Costruiamo la gabbia della nostra
infelicità, con l’ingenuità di una sposa all’altare dei sogni, con la dignità di
uno sguardo nelle avversità e un vestito di stoffa cucito un po’ di anni fa. La
fierezza col quale si mostra la fiaba là dentro, con un sogno leggiadro,
ballerina sul palco di tutte le solitudini, che vediamo da soli ma di sera si infrange dentro un vuoto di gesti,
di affetti, di parole lasciate a metà o sospese per rimandare a domani la
scelta di andare e volare.
Costruiamo la gabbia della nostra infelicità, la
spacciamo per un oggetto di lusso, unico ed eccezionale nel suo scintillio di
falsi sorrisi, attese buttate sul contentino della banalità. Ma la sera poi
arriva, passi il giorno a inseguire speranze, all’interno uccello un po’

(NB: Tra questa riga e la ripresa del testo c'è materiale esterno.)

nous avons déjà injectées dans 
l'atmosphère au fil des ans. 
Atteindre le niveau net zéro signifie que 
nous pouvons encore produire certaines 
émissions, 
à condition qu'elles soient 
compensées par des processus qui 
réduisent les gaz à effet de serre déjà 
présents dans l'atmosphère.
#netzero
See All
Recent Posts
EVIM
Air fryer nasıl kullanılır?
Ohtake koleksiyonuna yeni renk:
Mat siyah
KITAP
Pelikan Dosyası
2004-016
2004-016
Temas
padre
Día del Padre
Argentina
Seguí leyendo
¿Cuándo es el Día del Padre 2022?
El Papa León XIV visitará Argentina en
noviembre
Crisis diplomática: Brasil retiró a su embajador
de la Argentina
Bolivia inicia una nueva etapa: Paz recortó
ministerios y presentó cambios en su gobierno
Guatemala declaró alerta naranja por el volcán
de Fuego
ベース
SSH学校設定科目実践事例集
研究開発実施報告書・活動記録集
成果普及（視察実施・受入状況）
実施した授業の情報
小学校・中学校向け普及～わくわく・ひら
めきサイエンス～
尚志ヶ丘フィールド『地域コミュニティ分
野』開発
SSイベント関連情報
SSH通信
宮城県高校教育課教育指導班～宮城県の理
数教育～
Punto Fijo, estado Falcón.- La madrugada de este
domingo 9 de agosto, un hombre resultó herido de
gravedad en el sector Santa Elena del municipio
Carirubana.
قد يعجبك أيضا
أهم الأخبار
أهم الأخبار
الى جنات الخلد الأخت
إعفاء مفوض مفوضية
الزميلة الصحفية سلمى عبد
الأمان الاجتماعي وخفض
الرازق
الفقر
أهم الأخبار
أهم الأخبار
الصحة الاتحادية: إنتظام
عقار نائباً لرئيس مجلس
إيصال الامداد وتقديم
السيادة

stanco, il dolore di un gesto incompreso, la finestra sul tempo perduto. Al
soffitto sono gocce di luce poche lacrime appese dentro occhi già vuoti e i
pensieri che liquidi scorrono sul pavimento della necessità. Ma la melma di
false illusioni è più forte, a volte racchiude e diventa l’inconsistente
rifugio dell’idealità. È l’immagine di una faccia, di una vita, di un futuro
come appare nel cuore, come piace pensarla a portata di mano e di sguardo, di
occasioni mendaci elemosinate lungo la strada dell’inutilità.